While modern convolutional neural networks achieve outstanding accuracy on many image classification tasks, they are, compared to humans, much more sensitive to image degradation. Here, we describe a variant of Batch Normalization, LocalNorm, that regularizes the normalization layer in the spirit of Dropout while dynamically adapting to the local image intensity and contrast at test-time. We show that the resulting deep neural networks are much more resistant to noise-induced image degradation, improving accuracy by up to three times, while achieving the same or slightly better accuracy on non-degraded classical benchmarks. In computational terms, LocalNorm adds negligible training cost and little or no cost at inference time, and can be applied to many already-trained networks in a straightforward manner.
Deep neural networks tend to fail dramatically when noisy versions of images are presented.
Intuitively, one possible reason for this behavior is the normalization layer that is applied in almost all modern neural networks to make training feasible for (very) deep networks.
The best-known normalization method, Batch Normalization, computes the outputs of neurons in a single feature layer for a whole batch of images to obtain summary statistics (usually: mean and standard deviation). These statistics are then scaled by two trainable parameters, beta and gamma. This keeps the neural activities in useful ranges, which proved to be essential for the deep networks since developed. An example of such a network is shown below.
The fly in the proverbial ointment is that in the standard implementation of Batch Normalization, these summary statistics are computed over the training set and then fixed when evaluating performance on the test-set. Now what happens when images are distorted by noise? This is in fact well known: the summary statistics change. In the image below, a specific kind of noise is added (Additive Gaussian Noise), and below the images the histograms for the different colors (RGB) are plotted. The shift is easy to see.
So why does Batch Normalization fix the summary statistics for testing? Two reasons: first, for small images, like the 32x32pixel sized Cifar10 images, summary statistics for a feature are only useful when computed over a set of images (a batch). Large images however, like the cars in the Stanford Cars dataset, the summary statistics from a single image are a lot more robust - note that if we take a set of test-images (a Batch) to compute summary statistics on at test-time, we get much better results on the small images. Secondly, both cases, the accuracy on the noise-less data suffers.
We solve this using a method we call LocalNorm. For local norm, we split, when training, the batch into groups, and maintain separate normalization parameters (beta,gamma) for each group.

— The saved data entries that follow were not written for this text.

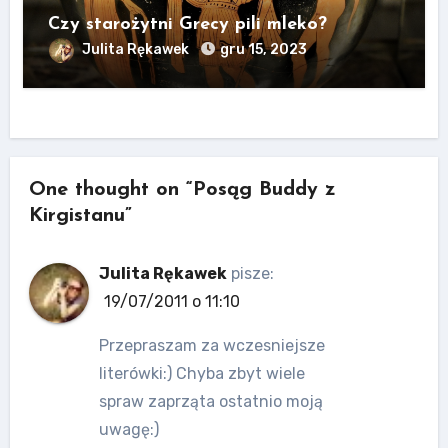
Czy starożytni Grecy pili mleko?
Julita Rękawek
gru 15, 2023
One thought on “Posąg Buddy z
Kirgistanu”
Julita Rękawek
pisze:
19/07/2011 o 11:10
Przepraszam za wczesniejsze
literówki:) Chyba zbyt wiele
spraw zaprząta ostatnio moją
uwagę:)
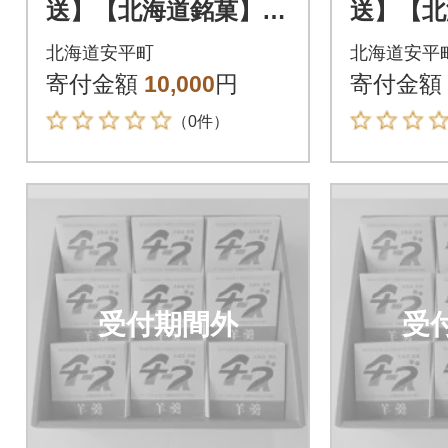
送】【北海道銘菓】チ
送】【北
ーズようかんギフ
ーズよ
北海道安平町
北海道安平
ト 9個入(化粧箱)
ト 9個
寄付金額
10,000
円
寄付金額
（0件）
受付期間外
受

This effectively creates as many networks as there are groups, sharing all weights but not normalization scaling parameters.
This effectively regularizes the Batch Normalization layer and makes the network robust to changes in summary statistics, also for different kinds of noise. Examples of images degraded with different types of noise are shown below, the graphs compares the accuracy for BatchNorm vs our LocalNorm for increasing amounts of noise.
For large enough images, LocalNorm gives us the best of both worlds: robust and accurate networks that can be evaluated using single images at test time. For poorly lit or camouflage cars sampled from the web, even the brand and year is correctly recognized with LocalNorm:
Thus, with LocalNorm, we obtain deep neural networks that are much more resistant to noise-induced image degradation, improving accuracy by up to three times, while achieving the same or slightly better accuracy on non-degraded classical benchmarks. In computational terms, LocalNorm adds negligible training cost and little or no cost at test-time, and can be applied to many already-trained networks in a straightforward manner.